▶ [To-do item]:
How many lines in the records below contain the word "bisa"? Answer with the number only.

▶ [Data excerpts]:
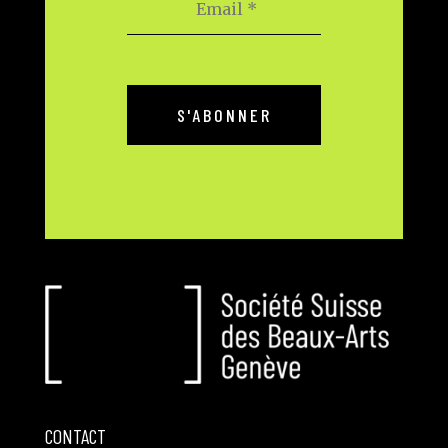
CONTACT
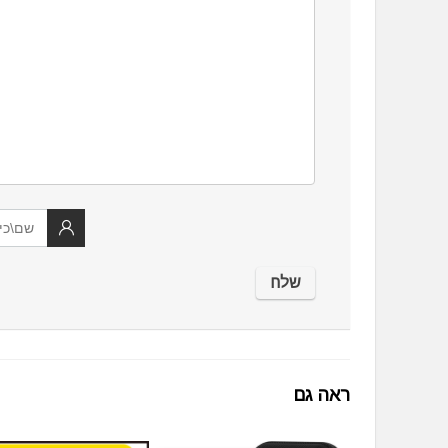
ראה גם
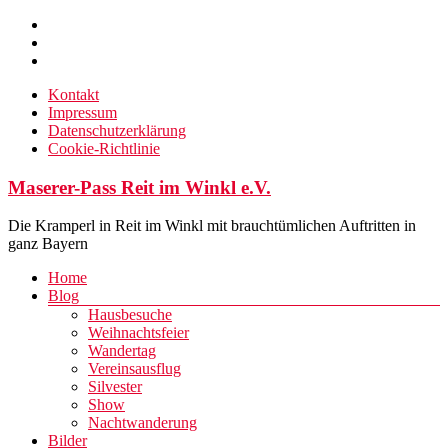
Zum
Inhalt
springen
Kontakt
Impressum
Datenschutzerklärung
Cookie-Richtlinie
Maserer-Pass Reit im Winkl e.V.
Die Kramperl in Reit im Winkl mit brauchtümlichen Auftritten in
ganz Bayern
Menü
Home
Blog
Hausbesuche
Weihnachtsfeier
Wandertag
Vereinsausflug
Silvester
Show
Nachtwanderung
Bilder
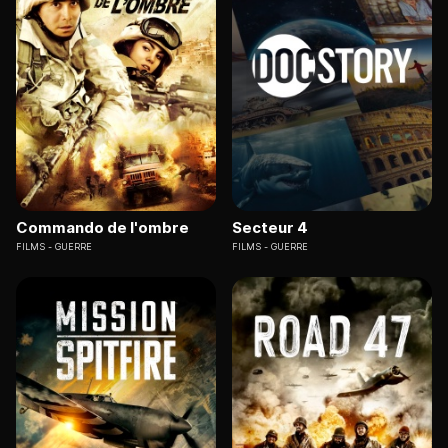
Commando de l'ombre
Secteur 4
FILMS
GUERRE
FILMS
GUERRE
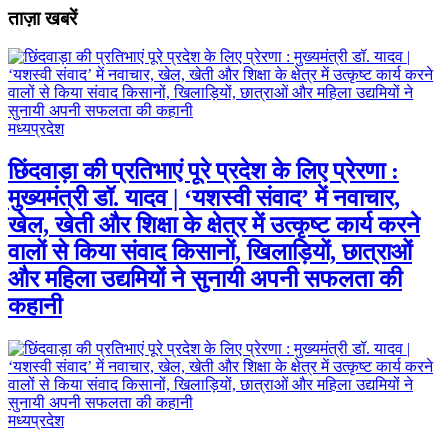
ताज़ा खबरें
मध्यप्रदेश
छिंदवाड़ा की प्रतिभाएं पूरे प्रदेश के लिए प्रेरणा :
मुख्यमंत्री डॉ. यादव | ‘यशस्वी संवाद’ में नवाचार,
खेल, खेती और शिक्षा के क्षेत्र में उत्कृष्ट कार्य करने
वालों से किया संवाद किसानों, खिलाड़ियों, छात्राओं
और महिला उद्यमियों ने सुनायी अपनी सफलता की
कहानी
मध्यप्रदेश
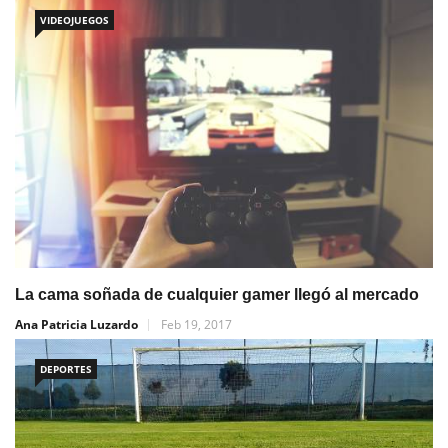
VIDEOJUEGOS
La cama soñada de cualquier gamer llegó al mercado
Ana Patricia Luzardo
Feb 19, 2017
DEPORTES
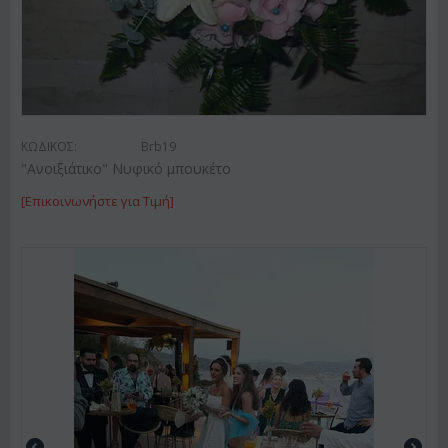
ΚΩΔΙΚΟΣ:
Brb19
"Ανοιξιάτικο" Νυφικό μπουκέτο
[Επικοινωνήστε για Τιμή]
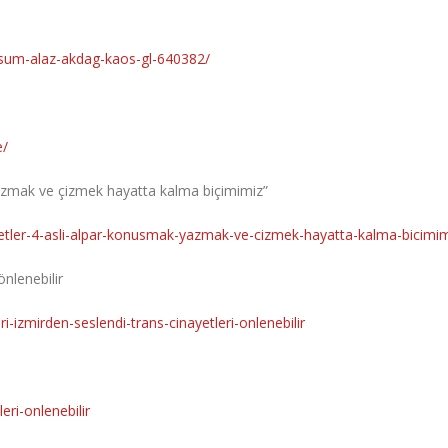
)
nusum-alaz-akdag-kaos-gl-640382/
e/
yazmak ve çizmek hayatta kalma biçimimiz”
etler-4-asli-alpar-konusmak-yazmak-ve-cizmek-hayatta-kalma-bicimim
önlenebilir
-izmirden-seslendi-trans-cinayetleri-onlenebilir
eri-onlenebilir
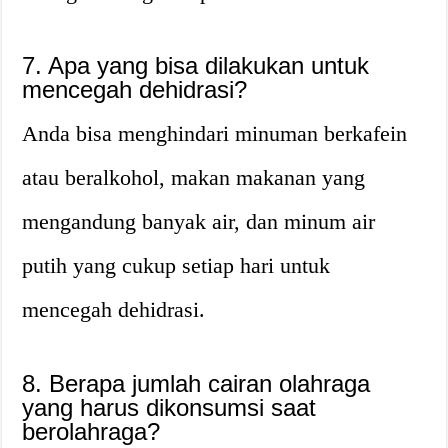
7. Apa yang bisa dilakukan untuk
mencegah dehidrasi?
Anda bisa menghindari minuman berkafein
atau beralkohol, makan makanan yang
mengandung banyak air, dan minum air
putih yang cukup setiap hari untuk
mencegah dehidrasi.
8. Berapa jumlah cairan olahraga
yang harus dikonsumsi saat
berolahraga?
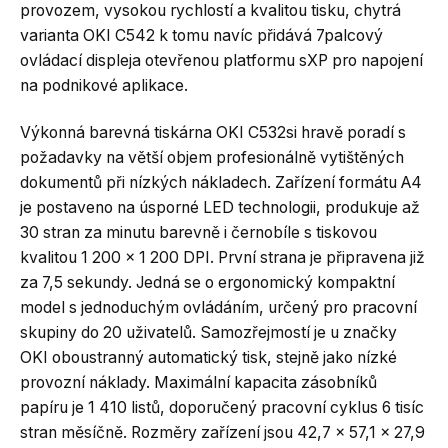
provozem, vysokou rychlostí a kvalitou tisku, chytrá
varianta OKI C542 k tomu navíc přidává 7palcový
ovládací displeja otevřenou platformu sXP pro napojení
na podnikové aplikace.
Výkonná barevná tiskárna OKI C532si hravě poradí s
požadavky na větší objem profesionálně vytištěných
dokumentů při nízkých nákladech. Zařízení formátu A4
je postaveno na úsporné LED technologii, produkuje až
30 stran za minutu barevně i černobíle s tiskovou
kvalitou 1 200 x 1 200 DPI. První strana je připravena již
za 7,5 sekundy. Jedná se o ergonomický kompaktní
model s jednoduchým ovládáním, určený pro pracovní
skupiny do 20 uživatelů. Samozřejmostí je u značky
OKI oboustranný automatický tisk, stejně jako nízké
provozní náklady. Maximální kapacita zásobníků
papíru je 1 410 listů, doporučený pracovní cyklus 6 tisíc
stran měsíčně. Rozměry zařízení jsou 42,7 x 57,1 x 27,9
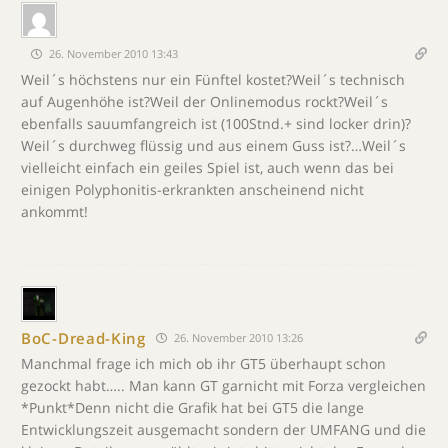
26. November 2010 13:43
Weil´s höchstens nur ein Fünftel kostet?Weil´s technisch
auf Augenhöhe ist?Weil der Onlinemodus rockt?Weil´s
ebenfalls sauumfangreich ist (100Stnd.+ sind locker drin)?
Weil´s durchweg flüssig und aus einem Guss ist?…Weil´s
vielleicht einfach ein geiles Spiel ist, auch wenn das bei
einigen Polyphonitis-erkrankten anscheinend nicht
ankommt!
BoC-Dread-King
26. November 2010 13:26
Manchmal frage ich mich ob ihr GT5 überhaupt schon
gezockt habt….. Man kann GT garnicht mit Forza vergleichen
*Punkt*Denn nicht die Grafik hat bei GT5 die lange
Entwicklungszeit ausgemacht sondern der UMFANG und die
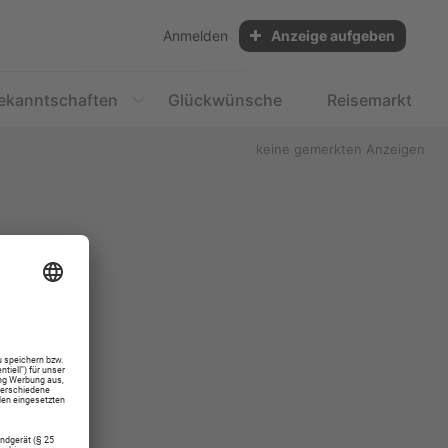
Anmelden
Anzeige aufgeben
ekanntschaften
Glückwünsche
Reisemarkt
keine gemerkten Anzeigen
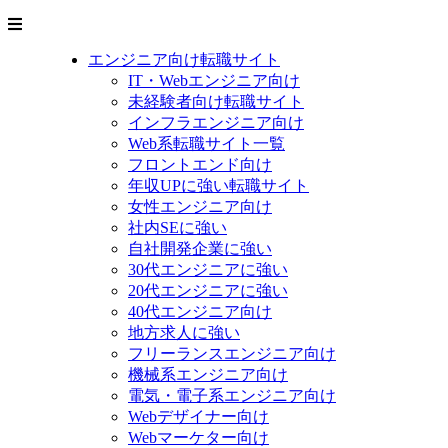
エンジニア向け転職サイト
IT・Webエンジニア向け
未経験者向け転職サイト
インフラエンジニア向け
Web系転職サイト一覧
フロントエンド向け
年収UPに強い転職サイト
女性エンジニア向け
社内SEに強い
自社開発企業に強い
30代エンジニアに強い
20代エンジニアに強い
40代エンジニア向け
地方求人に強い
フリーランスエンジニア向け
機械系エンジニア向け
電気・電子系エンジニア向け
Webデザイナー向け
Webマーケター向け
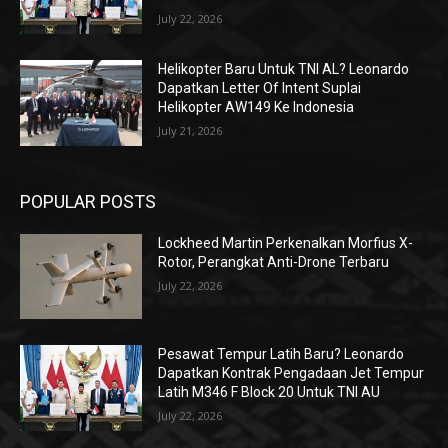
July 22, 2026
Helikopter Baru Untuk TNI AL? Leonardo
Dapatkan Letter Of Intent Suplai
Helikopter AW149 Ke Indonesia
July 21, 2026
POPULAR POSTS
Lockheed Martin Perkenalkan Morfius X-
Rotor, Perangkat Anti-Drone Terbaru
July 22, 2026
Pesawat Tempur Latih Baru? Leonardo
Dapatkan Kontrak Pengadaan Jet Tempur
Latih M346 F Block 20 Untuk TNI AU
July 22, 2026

▶ [Output below]:
2